— Дом не убежит.
— Я в том смысле, что хозяйствовать в том доме придется, — надвинув на лоб шапку, сказал Вишняков. — А об убежавших печалиться не стану!
На улице по-прежнему мело. Над низкой оградой вырос огромный, в рост человека, сугроб. У штейгерского дома лежала высокая снежная гора, похожая на черепаху. Вишняков побрел напрямик, проваливаясь по колени. Сутолов следовал за ним, досадуя, что не удалось доказать свое.
В штейгерском доме всюду валялись бумаги, забытые вещи. Конторка, где хранились планы горных работ, была пуста.
— Такая история, — почесав небритый подбородок, сказал Вишняков.
— Лихо уезжали…
Сутолов не ответил. Заложив руки в карманы, подняв плечи, он ходил взад-вперед, давя в себе бешенство. Крикнуть бы: «Жри, довольствуйся остатками!» Но крик не получился: Вишняков спокойствием своим охлаждал прыть.
— Перейдем сюда с Советом. Для твоего штаба тоже место найдется.
— Перейдем, — вздохнув, произнес Сутолов.
Отъезд управляющего и штейгеров словно подхлестнул Вишнякова. Он почувствовал, что на его плечи навалилась тяжесть, веса которой раньше не знал. Шутка ли — ушли последние представители прежней власти. Теперь не скажешь: берите за петли Фофу. Теперь за все надо отвечать самому.
Утром Вишняков не решился идти в Совет. Завернул к Яношу, чтобы договориться о ремонте вагонов. Обалдев от усталости, с трудом объяснялся с внимательным и дружески настроенным венгром. Янош — о каком-то «чепорте», а Вишняков понял, будто он говорит о «чепорной», чистой работе.
— Не нужно этого.
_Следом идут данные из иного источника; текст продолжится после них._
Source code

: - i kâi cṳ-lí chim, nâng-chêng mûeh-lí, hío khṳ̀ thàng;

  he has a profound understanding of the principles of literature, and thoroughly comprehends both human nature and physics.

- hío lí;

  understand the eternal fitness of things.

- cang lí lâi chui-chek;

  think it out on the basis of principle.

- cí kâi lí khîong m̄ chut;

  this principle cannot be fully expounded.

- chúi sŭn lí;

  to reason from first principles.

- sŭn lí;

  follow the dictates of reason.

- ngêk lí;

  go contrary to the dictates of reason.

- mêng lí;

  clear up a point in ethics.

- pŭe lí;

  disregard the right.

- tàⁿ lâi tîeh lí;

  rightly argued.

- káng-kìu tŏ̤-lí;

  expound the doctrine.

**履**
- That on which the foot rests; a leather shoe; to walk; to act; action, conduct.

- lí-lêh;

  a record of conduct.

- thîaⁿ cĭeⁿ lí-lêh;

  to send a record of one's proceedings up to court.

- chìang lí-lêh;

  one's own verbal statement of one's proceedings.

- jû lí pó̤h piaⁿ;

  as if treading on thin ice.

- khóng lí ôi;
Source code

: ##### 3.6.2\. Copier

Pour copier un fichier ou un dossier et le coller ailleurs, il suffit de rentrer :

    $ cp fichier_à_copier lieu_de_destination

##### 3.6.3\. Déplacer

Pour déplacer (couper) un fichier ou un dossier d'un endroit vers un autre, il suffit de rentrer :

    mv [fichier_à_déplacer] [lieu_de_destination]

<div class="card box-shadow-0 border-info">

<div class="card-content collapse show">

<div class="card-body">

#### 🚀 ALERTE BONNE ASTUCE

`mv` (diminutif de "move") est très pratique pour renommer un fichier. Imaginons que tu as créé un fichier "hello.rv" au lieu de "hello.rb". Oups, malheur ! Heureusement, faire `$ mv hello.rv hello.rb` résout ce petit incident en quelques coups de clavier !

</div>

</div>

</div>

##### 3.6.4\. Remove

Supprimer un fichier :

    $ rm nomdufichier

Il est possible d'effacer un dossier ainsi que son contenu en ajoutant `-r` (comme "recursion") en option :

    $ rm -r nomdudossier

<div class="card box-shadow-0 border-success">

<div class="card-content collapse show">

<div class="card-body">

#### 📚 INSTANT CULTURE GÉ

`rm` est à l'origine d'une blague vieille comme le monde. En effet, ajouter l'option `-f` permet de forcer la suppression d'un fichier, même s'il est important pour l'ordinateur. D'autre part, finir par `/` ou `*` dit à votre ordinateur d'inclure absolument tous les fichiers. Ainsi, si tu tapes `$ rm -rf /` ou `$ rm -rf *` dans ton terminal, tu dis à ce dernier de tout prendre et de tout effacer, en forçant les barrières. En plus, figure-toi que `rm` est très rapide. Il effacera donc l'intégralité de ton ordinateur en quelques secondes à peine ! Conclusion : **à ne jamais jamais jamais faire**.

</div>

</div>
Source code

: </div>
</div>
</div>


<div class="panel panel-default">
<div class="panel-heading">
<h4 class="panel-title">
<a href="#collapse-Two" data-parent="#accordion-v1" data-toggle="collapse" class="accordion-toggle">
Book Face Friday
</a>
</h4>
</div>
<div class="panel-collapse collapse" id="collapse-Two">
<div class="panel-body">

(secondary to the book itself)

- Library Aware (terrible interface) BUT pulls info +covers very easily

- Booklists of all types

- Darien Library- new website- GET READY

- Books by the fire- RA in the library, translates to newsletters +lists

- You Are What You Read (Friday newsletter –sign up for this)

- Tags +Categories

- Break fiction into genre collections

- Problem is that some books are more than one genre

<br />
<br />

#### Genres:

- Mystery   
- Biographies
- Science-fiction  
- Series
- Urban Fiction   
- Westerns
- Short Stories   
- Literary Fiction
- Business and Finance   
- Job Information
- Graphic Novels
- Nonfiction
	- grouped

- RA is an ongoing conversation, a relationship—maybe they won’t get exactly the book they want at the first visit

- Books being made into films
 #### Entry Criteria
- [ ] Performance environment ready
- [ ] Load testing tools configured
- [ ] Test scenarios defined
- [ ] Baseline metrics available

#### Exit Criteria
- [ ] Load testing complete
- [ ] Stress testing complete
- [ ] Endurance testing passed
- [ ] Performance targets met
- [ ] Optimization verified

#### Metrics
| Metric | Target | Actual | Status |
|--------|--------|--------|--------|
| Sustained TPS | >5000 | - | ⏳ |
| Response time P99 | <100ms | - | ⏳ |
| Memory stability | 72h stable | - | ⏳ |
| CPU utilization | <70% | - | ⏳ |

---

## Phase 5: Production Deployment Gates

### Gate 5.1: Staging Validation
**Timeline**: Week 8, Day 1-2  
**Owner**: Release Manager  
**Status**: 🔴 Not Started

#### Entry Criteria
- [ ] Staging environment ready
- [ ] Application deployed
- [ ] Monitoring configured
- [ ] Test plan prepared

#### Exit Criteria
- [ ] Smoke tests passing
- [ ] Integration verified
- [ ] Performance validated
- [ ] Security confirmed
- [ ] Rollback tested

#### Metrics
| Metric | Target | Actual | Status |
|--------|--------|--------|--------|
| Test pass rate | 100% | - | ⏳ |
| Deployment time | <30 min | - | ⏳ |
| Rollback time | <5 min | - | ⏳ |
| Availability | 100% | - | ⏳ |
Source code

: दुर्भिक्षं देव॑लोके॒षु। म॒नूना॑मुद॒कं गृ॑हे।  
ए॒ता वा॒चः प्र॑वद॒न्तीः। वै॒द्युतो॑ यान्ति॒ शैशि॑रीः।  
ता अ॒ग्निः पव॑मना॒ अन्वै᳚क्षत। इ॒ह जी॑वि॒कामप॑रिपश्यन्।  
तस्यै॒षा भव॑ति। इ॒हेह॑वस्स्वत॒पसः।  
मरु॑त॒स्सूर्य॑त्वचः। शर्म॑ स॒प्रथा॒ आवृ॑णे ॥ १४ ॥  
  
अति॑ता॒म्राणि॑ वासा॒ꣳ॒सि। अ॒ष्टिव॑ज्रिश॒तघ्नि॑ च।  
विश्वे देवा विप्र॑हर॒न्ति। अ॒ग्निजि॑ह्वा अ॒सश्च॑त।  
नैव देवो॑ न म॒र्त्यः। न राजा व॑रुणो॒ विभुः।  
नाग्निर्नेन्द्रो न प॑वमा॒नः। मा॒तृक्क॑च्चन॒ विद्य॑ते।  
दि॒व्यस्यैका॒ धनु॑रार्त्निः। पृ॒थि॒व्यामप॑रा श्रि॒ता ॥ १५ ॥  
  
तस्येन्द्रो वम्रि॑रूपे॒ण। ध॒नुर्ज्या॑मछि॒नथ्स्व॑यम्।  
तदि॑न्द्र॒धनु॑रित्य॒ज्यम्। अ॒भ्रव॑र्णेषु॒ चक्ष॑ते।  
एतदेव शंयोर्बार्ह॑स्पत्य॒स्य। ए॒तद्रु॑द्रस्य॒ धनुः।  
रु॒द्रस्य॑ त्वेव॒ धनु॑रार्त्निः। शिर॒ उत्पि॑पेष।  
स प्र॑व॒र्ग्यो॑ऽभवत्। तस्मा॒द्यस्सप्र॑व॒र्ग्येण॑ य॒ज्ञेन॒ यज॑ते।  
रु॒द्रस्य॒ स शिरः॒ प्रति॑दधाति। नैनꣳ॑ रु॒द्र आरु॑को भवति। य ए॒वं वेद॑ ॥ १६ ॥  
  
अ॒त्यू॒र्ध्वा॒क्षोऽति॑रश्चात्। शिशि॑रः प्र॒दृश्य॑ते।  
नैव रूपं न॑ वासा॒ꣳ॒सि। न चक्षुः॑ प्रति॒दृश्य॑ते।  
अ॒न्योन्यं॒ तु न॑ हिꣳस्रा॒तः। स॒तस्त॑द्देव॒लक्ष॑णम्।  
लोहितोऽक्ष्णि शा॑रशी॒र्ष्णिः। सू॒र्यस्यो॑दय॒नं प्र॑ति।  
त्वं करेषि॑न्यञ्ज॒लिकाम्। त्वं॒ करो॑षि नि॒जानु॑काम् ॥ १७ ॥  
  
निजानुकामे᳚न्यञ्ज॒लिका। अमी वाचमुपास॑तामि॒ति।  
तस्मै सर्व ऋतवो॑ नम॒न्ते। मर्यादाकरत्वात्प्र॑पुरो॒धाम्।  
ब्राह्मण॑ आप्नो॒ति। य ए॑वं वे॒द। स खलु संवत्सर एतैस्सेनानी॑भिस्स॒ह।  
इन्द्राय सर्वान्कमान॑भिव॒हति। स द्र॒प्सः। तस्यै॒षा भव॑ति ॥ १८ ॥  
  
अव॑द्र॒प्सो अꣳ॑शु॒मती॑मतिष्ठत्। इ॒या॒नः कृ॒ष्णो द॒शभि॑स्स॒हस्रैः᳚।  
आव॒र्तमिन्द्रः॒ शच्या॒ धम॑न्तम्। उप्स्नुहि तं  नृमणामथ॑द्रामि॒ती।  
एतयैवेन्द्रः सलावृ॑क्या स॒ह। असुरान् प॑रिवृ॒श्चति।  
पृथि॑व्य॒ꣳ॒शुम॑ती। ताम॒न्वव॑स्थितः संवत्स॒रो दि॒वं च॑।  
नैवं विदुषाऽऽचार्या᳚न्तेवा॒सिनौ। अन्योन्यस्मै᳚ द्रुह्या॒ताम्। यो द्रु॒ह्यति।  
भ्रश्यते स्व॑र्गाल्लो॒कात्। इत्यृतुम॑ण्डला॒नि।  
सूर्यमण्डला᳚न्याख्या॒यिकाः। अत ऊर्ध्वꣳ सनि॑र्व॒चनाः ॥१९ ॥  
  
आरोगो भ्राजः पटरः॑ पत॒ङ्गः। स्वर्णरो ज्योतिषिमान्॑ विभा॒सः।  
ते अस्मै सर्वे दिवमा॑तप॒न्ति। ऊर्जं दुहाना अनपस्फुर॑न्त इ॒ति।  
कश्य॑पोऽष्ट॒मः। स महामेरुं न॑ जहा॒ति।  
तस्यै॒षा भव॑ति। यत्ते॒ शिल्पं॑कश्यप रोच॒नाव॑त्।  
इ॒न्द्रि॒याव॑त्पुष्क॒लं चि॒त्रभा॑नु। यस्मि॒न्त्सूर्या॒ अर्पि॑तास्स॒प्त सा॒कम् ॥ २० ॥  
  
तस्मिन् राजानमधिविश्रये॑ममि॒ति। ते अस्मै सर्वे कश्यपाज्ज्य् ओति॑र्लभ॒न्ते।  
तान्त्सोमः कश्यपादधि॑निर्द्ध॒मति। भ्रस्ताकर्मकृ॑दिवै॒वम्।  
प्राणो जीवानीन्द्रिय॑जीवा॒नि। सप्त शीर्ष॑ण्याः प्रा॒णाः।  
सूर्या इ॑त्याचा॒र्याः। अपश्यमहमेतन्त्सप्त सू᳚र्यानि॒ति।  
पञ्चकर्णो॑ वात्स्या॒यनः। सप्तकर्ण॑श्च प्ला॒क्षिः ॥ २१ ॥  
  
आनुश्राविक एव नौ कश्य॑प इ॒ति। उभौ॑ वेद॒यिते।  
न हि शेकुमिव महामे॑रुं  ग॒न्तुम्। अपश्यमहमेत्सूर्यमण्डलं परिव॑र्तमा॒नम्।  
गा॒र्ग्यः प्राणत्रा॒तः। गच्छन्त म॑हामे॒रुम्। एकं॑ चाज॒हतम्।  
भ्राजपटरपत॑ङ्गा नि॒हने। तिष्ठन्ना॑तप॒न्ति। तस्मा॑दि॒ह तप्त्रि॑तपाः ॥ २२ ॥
Пускай грубо, но поскорей.
Наконец уразумев, что венгр говорит о бригаде (чепорт — по-венгерски бригада), стал извиняться:
— Ты уж не сердись — трудно понять. Бригаду дадим!
— Сердись — гарагудни по-венгерски, — сказал Янош, широко улыбаясь.
«Нагарагуднить бы меня за все, в чем оказался виноват», — мрачно подумал Вишняков.
…В Совете толпился народ: пронесся слух, будто Фофа с штейгерами «увез печатку» и теперь «из банка денег не дадут».
— Другую печать сделаем! — бодро крикнул Вишняков.
— А поверят?
— Чего же это народная власть не захочет верить шахтерам?
— Сумеешь ли сделать?..
У Вишнякова выступил пот на лбу: его самого мучили сомнения.
— Катерина исты прынэсла, — дернул его за рукав Пшеничный. — Иды, я з нымы сам договорюсь.
Он ждал Лиликова. На этого была надежда.
Лиликов явился прямо с шахты, снял сапоги, развесил портянки. От них шел тяжелый дух. Брезентовую куртку бросил на стул рядом. Она пахла ржавчиной и соленой шахтной водой. Лицо, видно, умывал снегом — не чище, чем у дьявола. На жилистой шее виднелись светлые дорожки потеков. А пальцы на руках поблескивали смешавшейся с потом угольной пылью. Высокий, крупный, Лиликов сидел, подогнув ноги, как за детским столиком.